### PROBLEM REQUIREMENTS
Please count the lines in the records below that contain the string "label", with case counting, and give only the number.

### Source data
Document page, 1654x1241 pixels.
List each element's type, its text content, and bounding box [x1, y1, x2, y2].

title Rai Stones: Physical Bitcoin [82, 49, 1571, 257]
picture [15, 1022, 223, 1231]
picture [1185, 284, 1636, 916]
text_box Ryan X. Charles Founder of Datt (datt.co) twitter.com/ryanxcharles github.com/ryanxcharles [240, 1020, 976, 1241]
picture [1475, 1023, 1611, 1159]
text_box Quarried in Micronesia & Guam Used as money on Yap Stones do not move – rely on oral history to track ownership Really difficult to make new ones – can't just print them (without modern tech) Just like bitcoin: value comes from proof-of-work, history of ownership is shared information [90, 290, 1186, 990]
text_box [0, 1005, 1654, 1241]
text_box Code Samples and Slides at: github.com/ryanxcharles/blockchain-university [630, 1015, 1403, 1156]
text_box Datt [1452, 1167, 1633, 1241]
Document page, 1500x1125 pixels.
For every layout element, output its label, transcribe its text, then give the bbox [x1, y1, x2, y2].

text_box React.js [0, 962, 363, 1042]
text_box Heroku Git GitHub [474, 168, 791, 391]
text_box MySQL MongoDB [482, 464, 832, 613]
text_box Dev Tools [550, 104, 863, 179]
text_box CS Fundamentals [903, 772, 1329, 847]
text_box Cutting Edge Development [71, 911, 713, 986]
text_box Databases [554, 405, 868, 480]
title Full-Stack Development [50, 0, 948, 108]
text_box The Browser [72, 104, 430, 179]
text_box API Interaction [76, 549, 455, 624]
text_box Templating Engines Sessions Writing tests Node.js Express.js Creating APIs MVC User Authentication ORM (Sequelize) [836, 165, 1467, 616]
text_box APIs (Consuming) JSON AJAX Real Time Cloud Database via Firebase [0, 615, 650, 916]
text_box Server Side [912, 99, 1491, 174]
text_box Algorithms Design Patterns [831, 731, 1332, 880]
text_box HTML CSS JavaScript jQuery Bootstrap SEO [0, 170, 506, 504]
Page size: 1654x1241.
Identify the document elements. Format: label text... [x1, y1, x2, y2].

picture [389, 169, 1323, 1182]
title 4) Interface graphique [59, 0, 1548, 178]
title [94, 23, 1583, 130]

### THE RESPONSE
2